Portrait of the Artist’s Mother (1897) was conversely not intended for public consumption, and as a personal work must rank among Tanner’s best paintings. As a student he must have seen Whistler’s famous portrait of his mother from 1871, which was exhibited in Philadelphia a decade later, when Tanner was a pupil of Eakins. Coincidentally, Whistler’s painting was bought by the French state in the same year that Tanner had arrived in Paris, 1891.
Adopting a similar composition, Tanner’s portrait is both more intimate and sympathetic than Whistler’s, reflecting the contrasting relationships between the artists and their mothers.
That year, Tanner travelled to, and painted in, Palestine and Egypt, thanks to the support of Rodman Wanamaker. On his way back he toured Italy, then in the summer visited the US.

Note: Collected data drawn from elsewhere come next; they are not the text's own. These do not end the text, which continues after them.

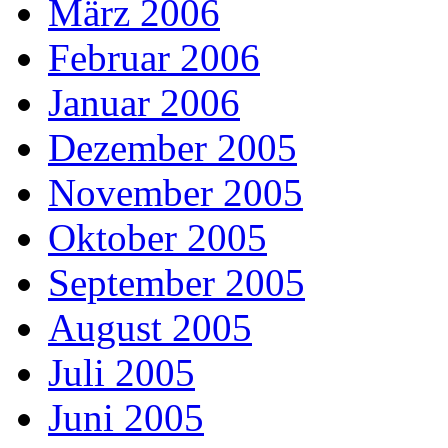
März 2006
Februar 2006
Januar 2006
Dezember 2005
November 2005
Oktober 2005
September 2005
August 2005
Juli 2005
Juni 2005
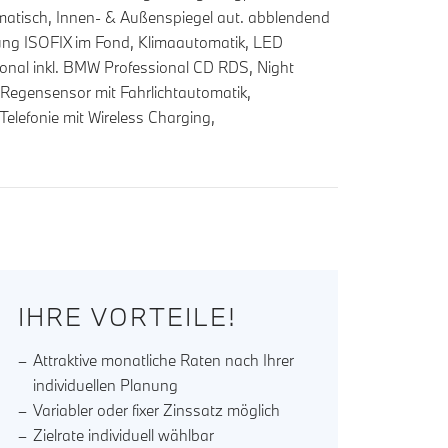
omatisch, Innen- & Außenspiegel aut. abblendend
tigung ISOFIX im Fond, Klimaautomatik, LED
sional inkl. BMW Professional CD RDS, Night
 Regensensor mit Fahrlichtautomatik,
Telefonie mit Wireless Charging,
IHRE VORTEILE!
Attraktive monatliche Raten nach Ihrer
individuellen Planung
Variabler oder fixer Zinssatz möglich
Zielrate individuell wählbar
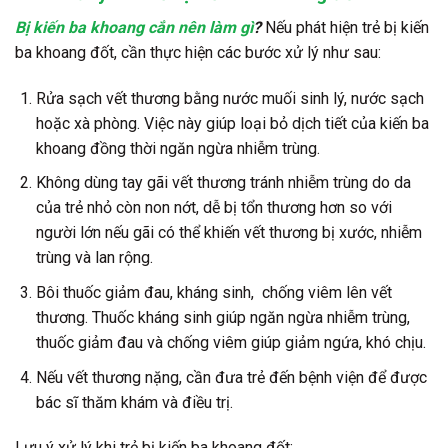
Bị kiến ba khoang cắn nên làm gì
?
Nếu phát hiện trẻ bị kiến
ba khoang đốt, cần thực hiện các bước xử lý như sau:
Rửa sạch vết thương bằng nước muối sinh lý, nước sạch
hoặc xà phòng. Việc này giúp loại bỏ dịch tiết của kiến ba
khoang đồng thời ngăn ngừa nhiễm trùng.
Không dùng tay gãi vết thương tránh nhiễm trùng do da
của trẻ nhỏ còn non nớt, dễ bị tổn thương hơn so với
người lớn nếu gãi có thể khiến vết thương bị xước, nhiễm
trùng và lan rộng.
Bôi thuốc giảm đau, kháng sinh, chống viêm lên vết
thương. Thuốc kháng sinh giúp ngăn ngừa nhiễm trùng,
thuốc giảm đau và chống viêm giúp giảm ngứa, khó chịu.
Nếu vết thương nặng, cần đưa trẻ đến bệnh viện để được
bác sĩ thăm khám và điều trị.
Lưu ý xử lý khi trẻ bị kiến ba khoang đốt:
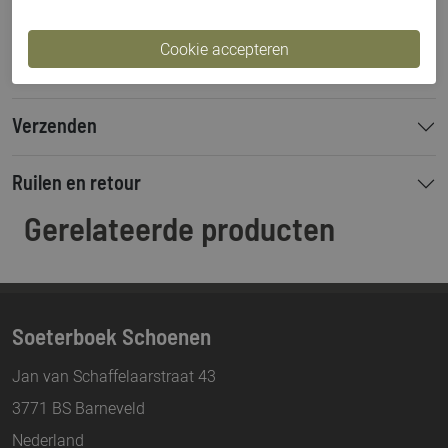
Betalen
Verzenden
Ruilen en retour
Gerelateerde producten
Soeterboek Schoenen
Jan van Schaffelaarstraat 43
3771 BS Barneveld
Nederland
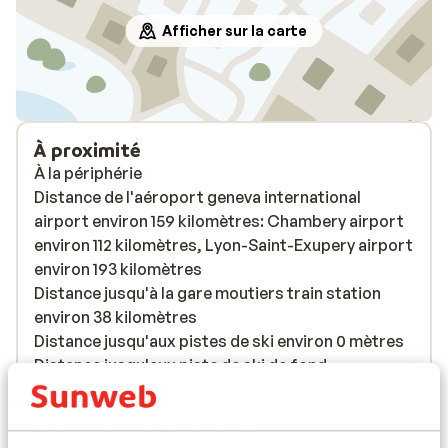
Afficher sur la carte
À proximité
À la périphérie
Distance de l'aéroport geneva international
airport environ 159 kilomètres: Chambery airport
environ 112 kilomètres, Lyon-Saint-Exupery airport
environ 193 kilomètres
Distance jusqu'à la gare moutiers train station
environ 38 kilomètres
Distance jusqu'aux pistes de ski environ 0 mètres
Distance jusqu'aux piste de ski de fond
Distance jusqu'aux remontées mécaniques
environ 20 mètres
Distance jusqu'a l'école de ski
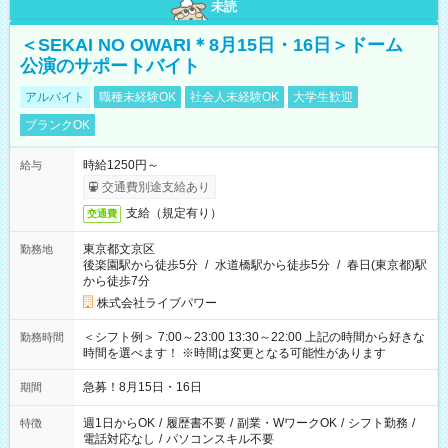
未読
＜SEKAI NO OWARI＊8月15日・16日＞ドーム
公演のサポートバイト
アルバイト
職種未経験OK
社会人未経験OK
大学生歓迎
ブランクOK
時給1250円～
給与
交通費別途支給あり
支給（規定有り）
交通費
東京都文京区
勤務地
後楽園駅から徒歩5分
/
水道橋駅から徒歩5分
/
春日(東京都)駅
から徒歩7分
株式会社ライブパワー
＜シフト例＞ 7:00～23:00 13:30～22:00 上記の時間から好きな
勤務時間
時間を選べます！ ※時間は変更となる可能性があります
急募！8月15日・16日
期間
週1日からOK
/
履歴書不要
/
副業・WワークOK
/
シフト勤務
/
特徴
電話対応なし
/
パソコンスキル不要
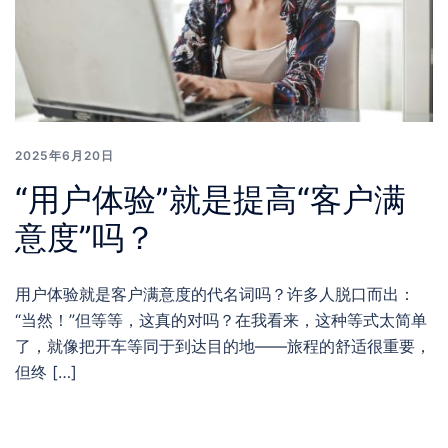
2025年6月20日
“用户体验”就是提高“客户满
意度”吗？
用户体验就是客户满意度的代名词吗？许多人脱口而出：
“当然！”但等等，这真的对吗？在我看来，这种等式太简单
了，就像把开车等同于到达目的地——旅程的舒适很重要，
但终 […]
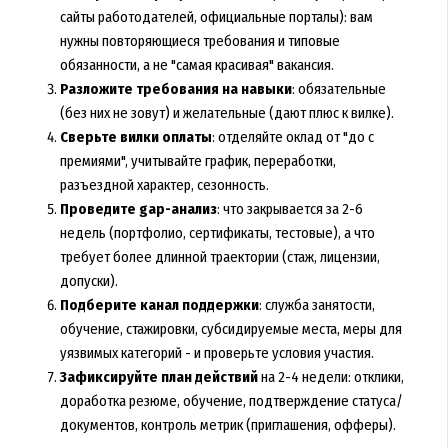
сайты работодателей, официальные порталы): вам
нужны повторяющиеся требования и типовые
обязанности, а не "самая красивая" вакансия.
Разложите требования на навыки
: обязательные
(без них не зовут) и желательные (дают плюс к вилке).
Сверьте вилки оплаты
: отделяйте оклад от "до с
премиями", учитывайте график, переработки,
разъездной характер, сезонность.
Проведите gap-анализ
: что закрывается за 2-6
недель (портфолио, сертификаты, тестовые), а что
требует более длинной траектории (стаж, лицензии,
допуски).
Подберите канал поддержки
: служба занятости,
обучение, стажировки, субсидируемые места, меры для
уязвимых категорий - и проверьте условия участия.
Зафиксируйте план действий
на 2-4 недели: отклики,
доработка резюме, обучение, подтверждение статуса/
документов, контроль метрик (приглашения, офферы).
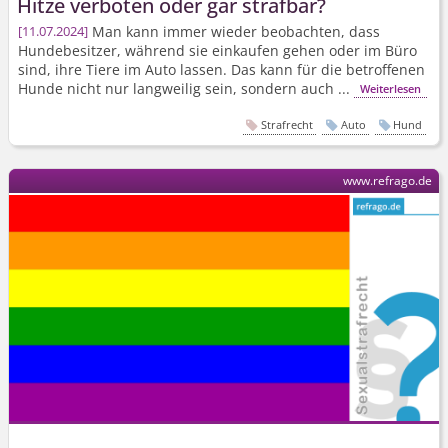
Hitze verboten oder gar strafbar?
Man kann immer wieder beobachten, dass
11.07.2024
Hundebesitzer, während sie einkaufen gehen oder im Büro
sind, ihre Tiere im Auto lassen. Das kann für die betroffenen
Hunde nicht nur langweilig sein, sondern auch ...
Weiterlesen
Strafrecht
Auto
Hund
www.refrago.de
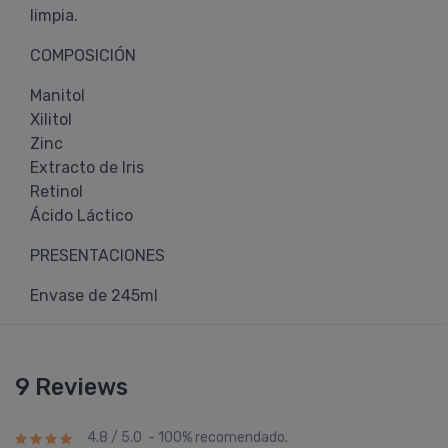
limpia.
COMPOSICIÓN
Manitol
Xilitol
Zinc
Extracto de Iris
Retinol
Ácido Láctico
PRESENTACIONES
Envase de 245ml
9 Reviews
4.8 / 5.0 - 100% recomendado.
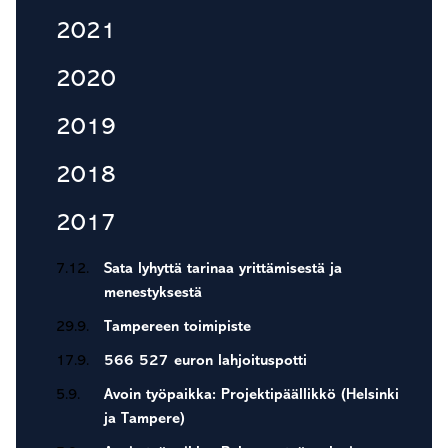
2021
2020
2019
2018
2017
7.12.
Sata lyhyttä tarinaa yrittämisestä ja
menestyksestä
29.9.
Tampereen toimipiste
17.9.
566 527 euron lahjoituspotti
5.9.
Avoin työpaikka: Projektipäällikkö (Helsinki
ja Tampere)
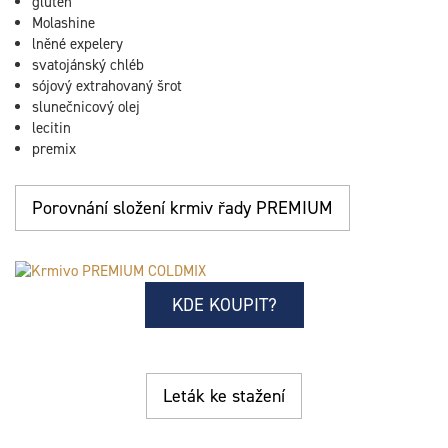
gluten
Molashine
lněné expelery
svatojánský chléb
sójový extrahovaný šrot
slunečnicový olej
lecitin
premix
Porovnání složení krmiv řady PREMIUM
KDE KOUPIT?
Leták ke stažení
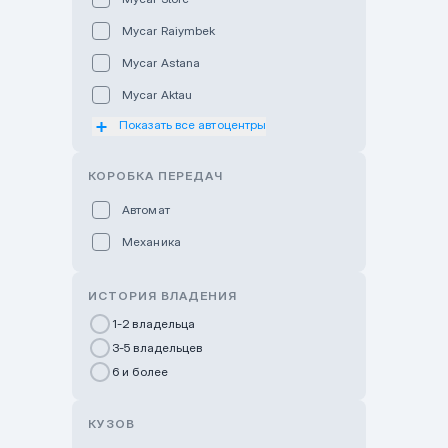
Mycar Raiymbek
Mycar Astana
Mycar Aktau
Показать все автоцентры
Mycar Uralsk
Haval & Tank Kyzylorda
КОРОБКА ПЕРЕДАЧ
Haval & Tank Pavlodar
Автомат
Bavaria Almaty
Механика
Mycar Shymkent
Bavaria Astana
ИСТОРИЯ ВЛАДЕНИЯ
GWM Nurly Zhol
1-2 владельца
3-5 владельцев
Chery Astana
6 и более
Changan Auto Nurly Zhol
Haval Atyrau
КУЗОВ
Hyundai Auto Almaty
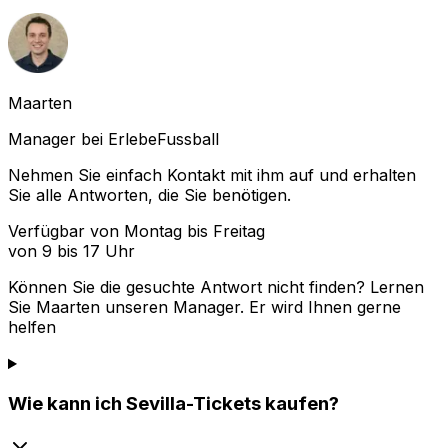
Maarten
Manager bei ErlebeFussball
Nehmen Sie einfach Kontakt mit ihm auf und erhalten
Sie alle Antworten, die Sie benötigen.
Verfügbar von Montag bis Freitag
von 9 bis 17 Uhr
Können Sie die gesuchte Antwort nicht finden? Lernen
Sie
Maarten
unseren Manager. Er wird Ihnen gerne
helfen
Wie kann ich Sevilla-Tickets kaufen?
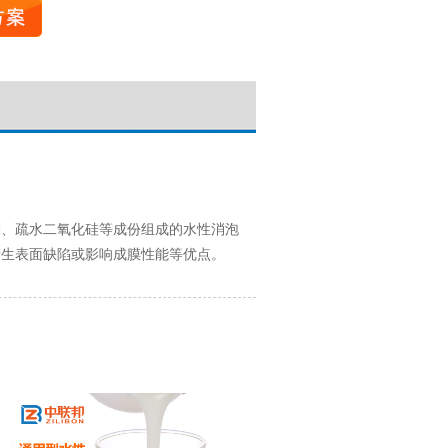
剂、疏水二氧化硅等成份组成的水性消泡
产生表面缺陷或影响成膜性能等优点。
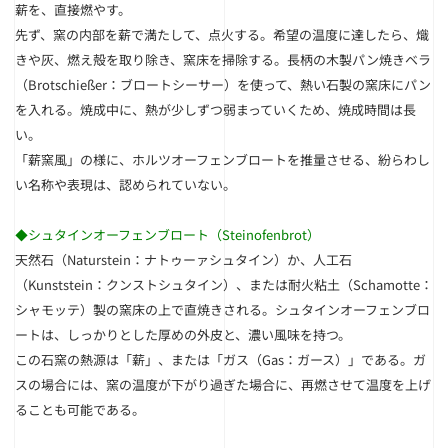
薪を、直接燃やす。
先ず、窯の内部を薪で満たして、点火する。希望の温度に達したら、熾
きや灰、燃え殻を取り除き、窯床を掃除する。長柄の木製パン焼きベラ
（Brotschießer：ブロートシーサー）を使って、熱い石製の窯床にパン
を入れる。焼成中に、熱が少しずつ弱まっていくため、焼成時間は長
い。
「薪窯風」の様に、ホルツオーフェンブロートを推量させる、紛らわし
い名称や表現は、認められていない。
◆シュタインオーフェンブロート（Steinofenbrot）
天然石（Naturstein：ナトゥーァシュタイン）か、人工石
（Kunststein：クンストシュタイン）、または耐火粘土（Schamotte：
シャモッテ）製の窯床の上で直焼きされる。シュタインオーフェンブロ
ートは、しっかりとした厚めの外皮と、濃い風味を持つ。
この石窯の熱源は「薪」、または「ガス（Gas：ガース）」である。ガ
スの場合には、窯の温度が下がり過ぎた場合に、再燃させて温度を上げ
ることも可能である。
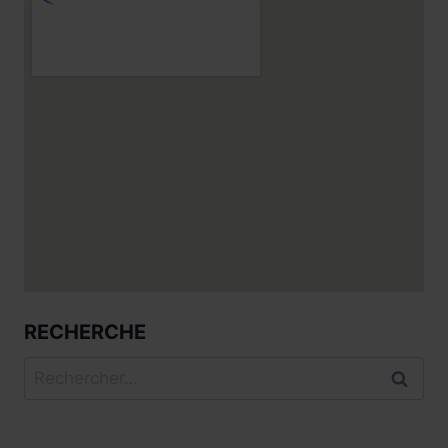
RECHERCHE
Rechercher :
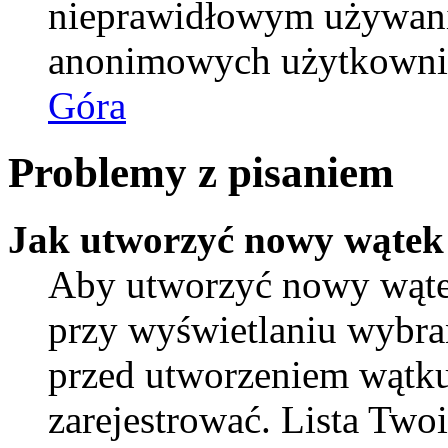
nieprawidłowym używani
anonimowych użytkowni
Góra
Problemy z pisaniem
Jak utworzyć nowy wątek
Aby utworzyć nowy wątek
przy wyświetlaniu wybra
przed utworzeniem wątku
zarejestrować. Lista Tw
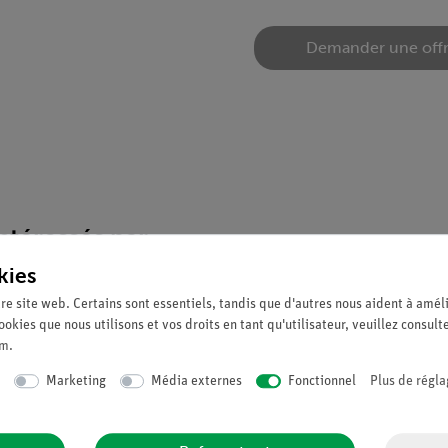
Demander une off
téressés par...
kies
re site web. Certains sont essentiels, tandis que d'autres nous aident à améli
ookies que nous utilisons et vos droits en tant qu'utilisateur, veuillez consult
um
.
Marketing
Média externes
Fonctionnel
Plus de régla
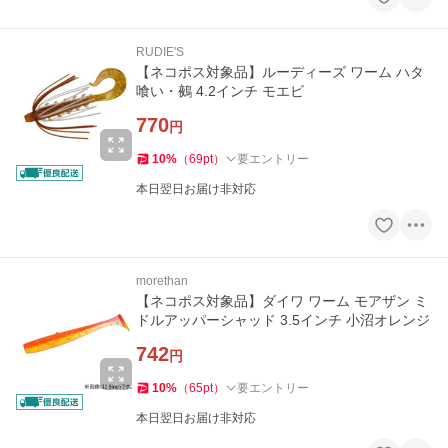
RUDIE'S
【ネコポス対象品】ルーディーズ ワーム ハタ
喰い・鵺 4.2インチ モエビ
770
円
10
%
（
69
pt
）
要エントリー
本日翌日お届け非対応
morethan
【ネコポス対象品】ダイワ ワーム モアザン ミ
ドルアッパーシャッド 3.5インチ 小沼オレンジ
742
円
10
%
（
65
pt
）
要エントリー
本日翌日お届け非対応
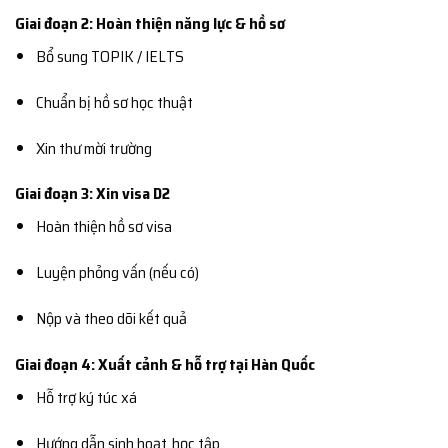
Giai đoạn 2: Hoàn thiện năng lực & hồ sơ
Bổ sung TOPIK / IELTS
Chuẩn bị hồ sơ học thuật
Xin thư mời trường
Giai đoạn 3: Xin visa D2
Hoàn thiện hồ sơ visa
Luyện phỏng vấn (nếu có)
Nộp và theo dõi kết quả
Giai đoạn 4: Xuất cảnh & hỗ trợ tại Hàn Quốc
Hỗ trợ ký túc xá
Hướng dẫn sinh hoạt, học tập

The Annunciation (1898) is one of Tanner’s most unconventional paintings of a thoroughly traditional event, the announcement by the angel Gabriel to the Virgin Mary that she was to conceive and become mother of Jesus Christ. Tanner sets the scene in the private space of Mary’s bedroom, the bedclothes rumpled untidily, and Mary in casual night dress. There is no angel as such, but a dazzling fire of the spirit, forming a subtle crucifix with a shelf behind. This was accepted for the Salon of 1898, and became a popular reproduction in magazines.
Through the winter of 1898-99 he made a second visit to the Middle East, following which he was in London to marry Jessie Macauley Olsson, a Swedish-American opera singer.

As The Annunciation had explored unusual lighting, so his Salome (c 1900) was a combination of lighting effects, the vogue for Salome (‘Salomania’) at the time, and a famous contemporary dancer who specialised in the use of such lighting effects. Here it isn’t John the Baptist who is decapitated, but apart from the faint flash of her teeth, darkness accomplishes the same for Salome herself. Tanner probably used the new electric lighting to achieve this effect in the studio, and must have come closest to showing a sensuous female figure since his early days as a student painting from casts.
In 1900, his Daniel in the Lions’ Den was awarded a silver medal at the Exposition Universelle in Paris.

Tanner’s output at this time wasn’t confined to the religious: he continued to paint fine Post-Impressionist landscapes, such as this twilight view of The Seine from about 1902.
References
Marley AO ed. (2012) Henry Ossawa Tanner, Modern Spirit, Pennsylvania Academy of the Fine Arts & University of California Press. ISBN 978 0 520 27075 6.